═══ Passage provided

Just two months into her tenure at Adelaide Writers’ Week, new Director Jo Dyer has utilised her connections to attract a global literary giant, the paradigm-shifting journalist and author Johann Hari, to SA for a one-night only event.
In June this year, Jo Dyer moved her career westward, opening the book on her reign in charge of our peak South Australian literary festival, Adelaide Writers' Week, which will host its 34th annual iteration next March.
For her first chapter, though, the former Sydney Writers’ Festival CEO will present an out-of-season evening this September with Johann Hari, who will speak about his most recent book ‘Lost Connections’, which has begun to transform public perceptions regarding the root causes of mental illness, as Jo explains.
“[In 'Lost Connections'] he’s looking at the phenomenon of depression and anxiety in our contemporary world and particularly the Western world from a whole range of different directions which I think is different from the more medical perspective and the treat-through-drugs prism, which has been the predominant one.”
While Johann doesn’t profess to have identified the entire truth, Jo does believe that he has revealed that the depression and anxiety isn’t necessarily always simply a result of malfunctioning signals in the brain.
“There are those people who really do have chemical imbalances in the brain, where having chemical treatments for them is important and necessary but it can’t be the case that suddenly 30 per cent of people in our time have chemical imbalances that weren’t experienced a few decades ago, so what has changed in the interim that could explain this huge upsurge in anxiety and depression?”

══════
═══ Data provided

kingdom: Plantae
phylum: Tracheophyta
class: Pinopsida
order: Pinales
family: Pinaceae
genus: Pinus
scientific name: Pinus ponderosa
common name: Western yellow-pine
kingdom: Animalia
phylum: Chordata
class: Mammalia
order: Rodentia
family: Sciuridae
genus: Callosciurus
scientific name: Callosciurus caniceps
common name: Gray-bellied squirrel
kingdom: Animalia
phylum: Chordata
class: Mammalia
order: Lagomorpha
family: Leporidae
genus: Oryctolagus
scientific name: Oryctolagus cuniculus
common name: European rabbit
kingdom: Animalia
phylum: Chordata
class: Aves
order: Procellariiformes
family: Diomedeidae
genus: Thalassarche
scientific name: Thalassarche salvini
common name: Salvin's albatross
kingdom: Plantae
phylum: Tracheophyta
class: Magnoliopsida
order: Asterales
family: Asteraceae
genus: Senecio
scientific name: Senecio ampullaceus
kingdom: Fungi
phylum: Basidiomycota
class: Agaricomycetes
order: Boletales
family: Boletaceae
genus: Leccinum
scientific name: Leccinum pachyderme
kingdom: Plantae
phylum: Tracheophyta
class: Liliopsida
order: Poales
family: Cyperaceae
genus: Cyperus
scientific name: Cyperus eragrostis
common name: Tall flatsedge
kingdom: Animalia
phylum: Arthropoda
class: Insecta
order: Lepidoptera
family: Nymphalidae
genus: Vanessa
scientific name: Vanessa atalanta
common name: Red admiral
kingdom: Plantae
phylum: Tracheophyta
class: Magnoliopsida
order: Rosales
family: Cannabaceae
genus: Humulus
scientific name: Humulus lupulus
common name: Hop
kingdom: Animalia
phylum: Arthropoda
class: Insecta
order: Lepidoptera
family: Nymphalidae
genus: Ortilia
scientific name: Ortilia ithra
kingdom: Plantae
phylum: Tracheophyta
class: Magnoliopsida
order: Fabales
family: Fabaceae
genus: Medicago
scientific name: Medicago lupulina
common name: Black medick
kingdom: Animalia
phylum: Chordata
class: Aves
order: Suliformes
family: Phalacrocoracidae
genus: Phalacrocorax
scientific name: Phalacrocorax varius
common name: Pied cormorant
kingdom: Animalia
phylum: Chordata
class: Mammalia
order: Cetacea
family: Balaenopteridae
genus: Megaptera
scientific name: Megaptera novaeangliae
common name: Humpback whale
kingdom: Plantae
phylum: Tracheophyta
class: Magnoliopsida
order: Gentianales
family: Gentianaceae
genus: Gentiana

══════

• What you should do:
Duplicate the passage on the Johann Hari event from "While Johann doesn’t" to "in the brain.".

• Completed task:
While Johann doesn’t profess to have identified the entire truth, Jo does believe that he has revealed that the depression and anxiety isn’t necessarily always simply a result of malfunctioning signals in the brain.